REQUIREMENTS - Reproduce the listing below, substituting "Recorded time" for every occurrence of "Observed time" and leaving the rest unchanged.

**** EXCERPTED DATA

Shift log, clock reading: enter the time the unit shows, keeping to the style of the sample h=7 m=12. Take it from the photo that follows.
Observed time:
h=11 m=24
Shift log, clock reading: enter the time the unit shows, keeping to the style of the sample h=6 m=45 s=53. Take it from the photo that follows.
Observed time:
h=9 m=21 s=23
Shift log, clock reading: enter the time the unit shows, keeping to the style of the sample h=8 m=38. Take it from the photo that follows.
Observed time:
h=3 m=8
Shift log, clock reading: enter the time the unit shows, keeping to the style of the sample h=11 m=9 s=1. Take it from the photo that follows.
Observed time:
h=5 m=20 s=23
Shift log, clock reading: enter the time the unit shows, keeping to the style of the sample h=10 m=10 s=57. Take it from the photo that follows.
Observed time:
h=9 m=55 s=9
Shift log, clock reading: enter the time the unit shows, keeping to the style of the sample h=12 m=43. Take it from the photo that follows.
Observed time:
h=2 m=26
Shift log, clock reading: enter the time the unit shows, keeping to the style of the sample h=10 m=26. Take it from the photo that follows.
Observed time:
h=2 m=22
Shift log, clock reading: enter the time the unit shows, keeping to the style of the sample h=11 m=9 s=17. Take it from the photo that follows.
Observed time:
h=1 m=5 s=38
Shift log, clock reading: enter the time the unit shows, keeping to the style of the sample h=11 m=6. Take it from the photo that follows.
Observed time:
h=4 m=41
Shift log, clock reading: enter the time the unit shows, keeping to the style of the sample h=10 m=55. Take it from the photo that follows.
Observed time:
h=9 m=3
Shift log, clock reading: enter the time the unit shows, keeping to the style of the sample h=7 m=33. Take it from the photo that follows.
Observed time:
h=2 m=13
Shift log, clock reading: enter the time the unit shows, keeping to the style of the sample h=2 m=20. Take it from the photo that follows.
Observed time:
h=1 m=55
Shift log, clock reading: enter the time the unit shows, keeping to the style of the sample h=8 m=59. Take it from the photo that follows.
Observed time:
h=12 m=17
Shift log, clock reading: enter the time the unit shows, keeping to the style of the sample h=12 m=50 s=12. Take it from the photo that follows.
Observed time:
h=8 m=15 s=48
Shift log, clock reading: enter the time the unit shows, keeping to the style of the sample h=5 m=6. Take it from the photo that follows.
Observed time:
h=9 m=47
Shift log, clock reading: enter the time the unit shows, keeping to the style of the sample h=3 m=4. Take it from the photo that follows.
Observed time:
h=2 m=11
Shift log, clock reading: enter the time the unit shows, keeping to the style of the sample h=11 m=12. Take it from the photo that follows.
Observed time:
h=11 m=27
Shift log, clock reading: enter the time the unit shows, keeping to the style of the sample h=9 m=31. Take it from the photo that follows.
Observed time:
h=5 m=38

********

IN RESPONSE -
Shift log, clock reading: enter the time the unit shows, keeping to the style of the sample h=7 m=12. Take it from the photo that follows.
Recorded time:
h=11 m=24
Shift log, clock reading: enter the time the unit shows, keeping to the style of the sample h=6 m=45 s=53. Take it from the photo that follows.
Recorded time:
h=9 m=21 s=23
Shift log, clock reading: enter the time the unit shows, keeping to the style of the sample h=8 m=38. Take it from the photo that follows.
Recorded time:
h=3 m=8
Shift log, clock reading: enter the time the unit shows, keeping to the style of the sample h=11 m=9 s=1. Take it from the photo that follows.
Recorded time:
h=5 m=20 s=23
Shift log, clock reading: enter the time the unit shows, keeping to the style of the sample h=10 m=10 s=57. Take it from the photo that follows.
Recorded time:
h=9 m=55 s=9
Shift log, clock reading: enter the time the unit shows, keeping to the style of the sample h=12 m=43. Take it from the photo that follows.
Recorded time:
h=2 m=26
Shift log, clock reading: enter the time the unit shows, keeping to the style of the sample h=10 m=26. Take it from the photo that follows.
Recorded time:
h=2 m=22
Shift log, clock reading: enter the time the unit shows, keeping to the style of the sample h=11 m=9 s=17. Take it from the photo that follows.
Recorded time:
h=1 m=5 s=38
Shift log, clock reading: enter the time the unit shows, keeping to the style of the sample h=11 m=6. Take it from the photo that follows.
Recorded time:
h=4 m=41
Shift log, clock reading: enter the time the unit shows, keeping to the style of the sample h=10 m=55. Take it from the photo that follows.
Recorded time:
h=9 m=3
Shift log, clock reading: enter the time the unit shows, keeping to the style of the sample h=7 m=33. Take it from the photo that follows.
Recorded time:
h=2 m=13
Shift log, clock reading: enter the time the unit shows, keeping to the style of the sample h=2 m=20. Take it from the photo that follows.
Recorded time:
h=1 m=55
Shift log, clock reading: enter the time the unit shows, keeping to the style of the sample h=8 m=59. Take it from the photo that follows.
Recorded time:
h=12 m=17
Shift log, clock reading: enter the time the unit shows, keeping to the style of the sample h=12 m=50 s=12. Take it from the photo that follows.
Recorded time:
h=8 m=15 s=48
Shift log, clock reading: enter the time the unit shows, keeping to the style of the sample h=5 m=6. Take it from the photo that follows.
Recorded time:
h=9 m=47
Shift log, clock reading: enter the time the unit shows, keeping to the style of the sample h=3 m=4. Take it from the photo that follows.
Recorded time:
h=2 m=11
Shift log, clock reading: enter the time the unit shows, keeping to the style of the sample h=11 m=12. Take it from the photo that follows.
Recorded time:
h=11 m=27
Shift log, clock reading: enter the time the unit shows, keeping to the style of the sample h=9 m=31. Take it from the photo that follows.
Recorded time:
h=5 m=38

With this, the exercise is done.